# âš¡ Electricity Theft Detection - Full Lifecycle EDA

### Life cycle of Machine Learning Project

- Understanding the Problem Statement
- Data Collection
- Data Checks to perform
- Exploratory Data analysis
- Data Pre-Processing
- Model Training
- Choose best model

### 1) Problem statement
- This project aims to detect non-technical losses (electricity theft) by analyzing consumption patterns over time using high-dimensional smart meter data.

### 2) Data Collection
- Dataset Source: Electricity theft detection dataset containing daily consumption readings.
- The data consists of thousands of rows (consumers) and 1000+ columns (daily meter readings + FLAG).

### 2.1 Import Data and Required Packages
#### Importing Pandas, Numpy, Matplotlib, Seaborn and Warnings Library.

In [None]:
import numpy as np
import pandas as pd
import seaborn as sns
import matplotlib.pyplot as plt
%matplotlib inline
import warnings
warnings.filterwarnings('ignore')

#### Import the CSV Data as Pandas DataFrame

In [None]:
df = pd.read_csv('../data/raw/electricity_theft_data.csv')
df.head()

#### Shape of the dataset

In [None]:
df.shape

### 3. Data Checks to perform

- Check Missing values
- Check Duplicates
- Check data type
- Check the number of unique values of each column
- Check statistics of data set

#### 3.1 Check Missing values

In [None]:
df.isna().sum()

#### 3.2 Check Duplicates

In [None]:
df.duplicated().sum()

#### 3.3 Check data types

In [None]:
df.info()

#### 3.4 Checking the number of unique values of each column

In [None]:
df.nunique()

#### 3.5 Check statistics of data set

In [None]:
df.describe()

### 3.7 Feature Engineering for Visualization
#### Adding columns for "Total Consumption" and "Average Consumption", "Std Consumption", "Max Consumption"

In [None]:
consumption_cols = df.drop(columns=['CONS_NO', 'FLAG'], errors='ignore').columns
df['total_consumption'] = df[consumption_cols].sum(axis=1)
df['average_consumption'] = df[consumption_cols].mean(axis=1)
df['std_consumption'] = df[consumption_cols].std(axis=1)
df['max_consumption'] = df[consumption_cols].max(axis=1)
df['Category'] = df['FLAG'].map({0: 'Normal', 1: 'Theft'})
df.head()

### 4. Exploring Data ( Visualization )
#### 4.1 Visualize Target Distribution

In [None]:
f,ax=plt.subplots(1,2,figsize=(18,8))
df['Category'].value_counts().plot.pie(explode=[0,0.1],autopct='%1.1f%%',ax=ax[0],shadow=True)
ax[0].set_title('Category Distribution (Pie)')
ax[0].set_ylabel('')
sns.countplot(x='Category',data=df,ax=ax[1])
ax[1].set_title('Category Distribution (Count)')
plt.show()

**Insights:**
- The dataset is imbalanced, with a majority of 'Normal' consumers.
- Theft cases represent a smaller portion but display unique patterns that we can exploit for detection.
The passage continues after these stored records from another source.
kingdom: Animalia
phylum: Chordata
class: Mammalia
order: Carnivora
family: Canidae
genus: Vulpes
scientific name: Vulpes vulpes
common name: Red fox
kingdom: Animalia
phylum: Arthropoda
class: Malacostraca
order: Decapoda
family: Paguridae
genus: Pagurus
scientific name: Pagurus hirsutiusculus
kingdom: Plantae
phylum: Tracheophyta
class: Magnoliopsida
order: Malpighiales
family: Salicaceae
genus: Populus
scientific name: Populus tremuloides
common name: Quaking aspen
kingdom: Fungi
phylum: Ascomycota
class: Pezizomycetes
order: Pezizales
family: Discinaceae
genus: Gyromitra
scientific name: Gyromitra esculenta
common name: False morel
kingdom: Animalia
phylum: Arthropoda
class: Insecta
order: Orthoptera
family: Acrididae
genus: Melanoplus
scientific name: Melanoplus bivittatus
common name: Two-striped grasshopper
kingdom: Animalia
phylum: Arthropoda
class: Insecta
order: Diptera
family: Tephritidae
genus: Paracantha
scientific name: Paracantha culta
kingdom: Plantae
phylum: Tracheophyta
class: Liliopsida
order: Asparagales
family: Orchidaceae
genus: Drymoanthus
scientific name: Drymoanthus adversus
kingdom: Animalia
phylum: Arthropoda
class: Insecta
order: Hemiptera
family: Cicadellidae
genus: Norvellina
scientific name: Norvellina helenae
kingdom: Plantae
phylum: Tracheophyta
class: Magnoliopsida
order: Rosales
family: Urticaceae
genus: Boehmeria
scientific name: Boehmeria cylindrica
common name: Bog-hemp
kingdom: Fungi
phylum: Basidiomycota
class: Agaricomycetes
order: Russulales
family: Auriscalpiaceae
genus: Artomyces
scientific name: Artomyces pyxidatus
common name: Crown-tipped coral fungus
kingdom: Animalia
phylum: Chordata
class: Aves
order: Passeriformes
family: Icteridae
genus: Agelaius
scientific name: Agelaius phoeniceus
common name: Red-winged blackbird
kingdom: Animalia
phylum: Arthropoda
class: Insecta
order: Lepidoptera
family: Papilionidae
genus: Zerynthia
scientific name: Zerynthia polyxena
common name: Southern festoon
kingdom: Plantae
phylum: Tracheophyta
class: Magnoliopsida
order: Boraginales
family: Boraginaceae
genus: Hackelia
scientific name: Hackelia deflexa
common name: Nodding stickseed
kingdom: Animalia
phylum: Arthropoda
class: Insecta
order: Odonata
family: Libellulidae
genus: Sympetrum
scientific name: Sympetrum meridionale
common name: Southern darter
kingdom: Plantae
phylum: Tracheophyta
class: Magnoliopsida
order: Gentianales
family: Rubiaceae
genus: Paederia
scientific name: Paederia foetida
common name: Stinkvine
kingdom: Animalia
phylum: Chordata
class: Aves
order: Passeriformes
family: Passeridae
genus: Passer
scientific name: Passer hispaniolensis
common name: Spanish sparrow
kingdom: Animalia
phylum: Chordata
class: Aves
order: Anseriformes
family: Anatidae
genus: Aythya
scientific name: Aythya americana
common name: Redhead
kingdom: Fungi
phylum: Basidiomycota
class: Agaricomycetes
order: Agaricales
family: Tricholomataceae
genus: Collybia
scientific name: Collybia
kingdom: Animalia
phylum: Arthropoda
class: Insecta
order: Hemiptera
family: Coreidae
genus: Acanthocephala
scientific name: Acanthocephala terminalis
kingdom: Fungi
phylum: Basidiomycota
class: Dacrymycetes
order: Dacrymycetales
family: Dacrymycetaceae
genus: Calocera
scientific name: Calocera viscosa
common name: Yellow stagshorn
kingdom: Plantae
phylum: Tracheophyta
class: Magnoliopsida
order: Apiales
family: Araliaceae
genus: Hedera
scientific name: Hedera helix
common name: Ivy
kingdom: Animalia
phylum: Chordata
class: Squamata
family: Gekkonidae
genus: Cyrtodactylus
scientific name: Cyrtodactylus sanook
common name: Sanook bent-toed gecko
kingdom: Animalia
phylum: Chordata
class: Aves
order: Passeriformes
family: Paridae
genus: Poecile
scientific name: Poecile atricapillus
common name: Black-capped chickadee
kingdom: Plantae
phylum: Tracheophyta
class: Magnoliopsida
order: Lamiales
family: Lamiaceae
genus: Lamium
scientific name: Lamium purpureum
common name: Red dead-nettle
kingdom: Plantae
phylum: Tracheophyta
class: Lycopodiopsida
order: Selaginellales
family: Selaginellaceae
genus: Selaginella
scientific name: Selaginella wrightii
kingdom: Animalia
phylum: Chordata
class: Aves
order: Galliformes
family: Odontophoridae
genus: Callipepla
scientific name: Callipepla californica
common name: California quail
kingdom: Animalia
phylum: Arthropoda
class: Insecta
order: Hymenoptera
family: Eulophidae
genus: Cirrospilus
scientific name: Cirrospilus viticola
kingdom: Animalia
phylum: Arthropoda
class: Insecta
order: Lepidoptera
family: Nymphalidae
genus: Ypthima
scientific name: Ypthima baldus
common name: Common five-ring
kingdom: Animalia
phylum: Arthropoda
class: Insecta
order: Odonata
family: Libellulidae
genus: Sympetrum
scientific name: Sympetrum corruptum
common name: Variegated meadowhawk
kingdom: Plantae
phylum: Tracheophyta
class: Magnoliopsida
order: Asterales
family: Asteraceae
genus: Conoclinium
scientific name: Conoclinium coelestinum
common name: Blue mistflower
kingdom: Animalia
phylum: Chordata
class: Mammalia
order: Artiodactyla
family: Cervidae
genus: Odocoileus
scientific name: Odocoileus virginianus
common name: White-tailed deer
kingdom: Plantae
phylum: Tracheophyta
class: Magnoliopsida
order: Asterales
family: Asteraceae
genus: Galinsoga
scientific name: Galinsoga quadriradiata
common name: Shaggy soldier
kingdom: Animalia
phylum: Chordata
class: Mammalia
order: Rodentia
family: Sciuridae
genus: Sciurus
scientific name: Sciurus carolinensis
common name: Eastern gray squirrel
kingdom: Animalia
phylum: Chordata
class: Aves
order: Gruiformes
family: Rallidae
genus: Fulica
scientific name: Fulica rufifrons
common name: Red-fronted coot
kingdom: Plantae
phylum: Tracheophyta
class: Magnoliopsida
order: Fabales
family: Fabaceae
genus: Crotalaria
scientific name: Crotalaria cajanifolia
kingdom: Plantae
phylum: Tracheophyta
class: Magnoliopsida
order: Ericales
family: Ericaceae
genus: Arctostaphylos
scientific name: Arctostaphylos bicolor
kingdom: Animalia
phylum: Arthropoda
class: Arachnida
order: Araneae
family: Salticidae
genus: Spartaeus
#### 4.2 Multivariate analysis using Violin Plots
#### Visualizing the probability density of different metrics.

In [None]:
plt.subplots(1,4,figsize=(25,7))
plt.subplot(141)
sns.violinplot(x='Category',y='average_consumption',data=df,palette='bright')
plt.title('Avg Consumption Density')

plt.subplot(142)
sns.violinplot(x='Category',y='std_consumption',data=df,palette='muted')
plt.title('Variability Density')

plt.subplot(143)
sns.violinplot(x='Category',y='max_consumption',data=df,palette='deep')
plt.title('Max Spike Density')

plt.subplot(144)
sns.violinplot(x='Category',y='total_consumption',data=df,palette='pastel')
plt.title('Total Consumption Density')

plt.tight_layout()
plt.show()

**Insights:**
- Theft cases often show a thinner distribution at high consumption values and a bulge at lower values.
- 'Normal' users tend to have more consistent consumption metrics.

#### 4.3 Feature Wise Comparison (Bivariate Analysis)

In [None]:
metrics = ['average_consumption', 'std_consumption', 'max_consumption', 'total_consumption']
df_comparison = df.groupby('Category')[metrics].mean().reset_index()

plt.figure(figsize=(15, 6))
df_melted = df_comparison.melt(id_vars='Category', var_name='Metric', value_name='Mean Value')
sns.barplot(data=df_melted, x='Metric', y='Mean Value', hue='Category')
plt.title('Mean Metric Comparison by Category')
plt.yscale('log') # Log scale to handle large differences
plt.show()

**Final Insight:**
- By comparing the means, we can see clear differences in how theft vs. normal consumers behave.
- These engineered features (Mean, Std, Max) will be the primary inputs for our Machine Learning models.